A treasure in every sense of the word, this sacramental cup is as rare as it is beautiful. It’s a wonder that one of the finest, most important goldsmith works of the Middle Ages resides in the United States; it was lost to France during the French Revolution and emerged in one of the National Gallery’s original collections. The chalice was crafted for the Abbey of Saint-Denis (just outside Paris) in the 12th century and incorporates a sardonyx cup, probably from Egypt, carved in the first or second century BC.

9 “Niagara” by Frederic Edwin Church at the Corcoran Gallery of Art

The United States of the 1800s found its metaphors for power and pioneering spirit in its natural wonders: the Adirondacks, the Delaware River, Niagara Falls. The Hudson River School artists, among whom Church was a principal figure, captured them in their romantic landscapes, and perhaps the most iconic was “Niagara.” When Church painted this view in the 1850s, the falls were an exotic sight—they were in the middle of the wilderness, and only Indian-led travelers could reach them. Church approached his composition in an unusual way: The view is panoramic and unframed by any piece of the landscape, pushing the viewer right into the water and to the perilous edge of the falls. The effect takes the work beyond beautiful into the sublime.

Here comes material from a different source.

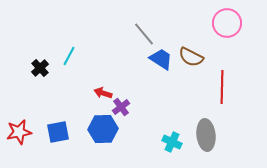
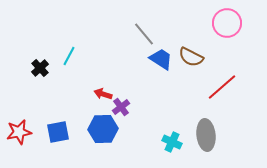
red line: rotated 48 degrees clockwise
red arrow: moved 1 px down
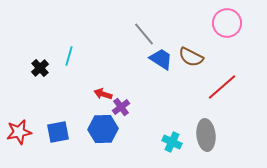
cyan line: rotated 12 degrees counterclockwise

10 Heinrich Schliemann’s Trojan Artifact Collection at the National Museum of Natural History

It’s hard to say which is more intriguing: these 5,000-year-old relics from Troy or the story of how they were found. The adventurous Schliemann was a renegade archaeologist whose obsession of finding the Trojan city of legend was rooted in his boyhood readings of Homer’s epics. Financial ups and downs landed him in Turkey in the 1860s, where he became a partner in a dig for the ancient city. Schliemann’s venture uncovered—and many say ruined—several layers of Troy spanning hundreds of years. He laid claim to many of the artifacts, some through smuggling, that were unearthed. The relics at the museum, which serve as valuable evidence of this advanced civilization, include several cups and jugs, figurines, weights for calculating trade, a metal knife, and tools made of bone, stone, and iron.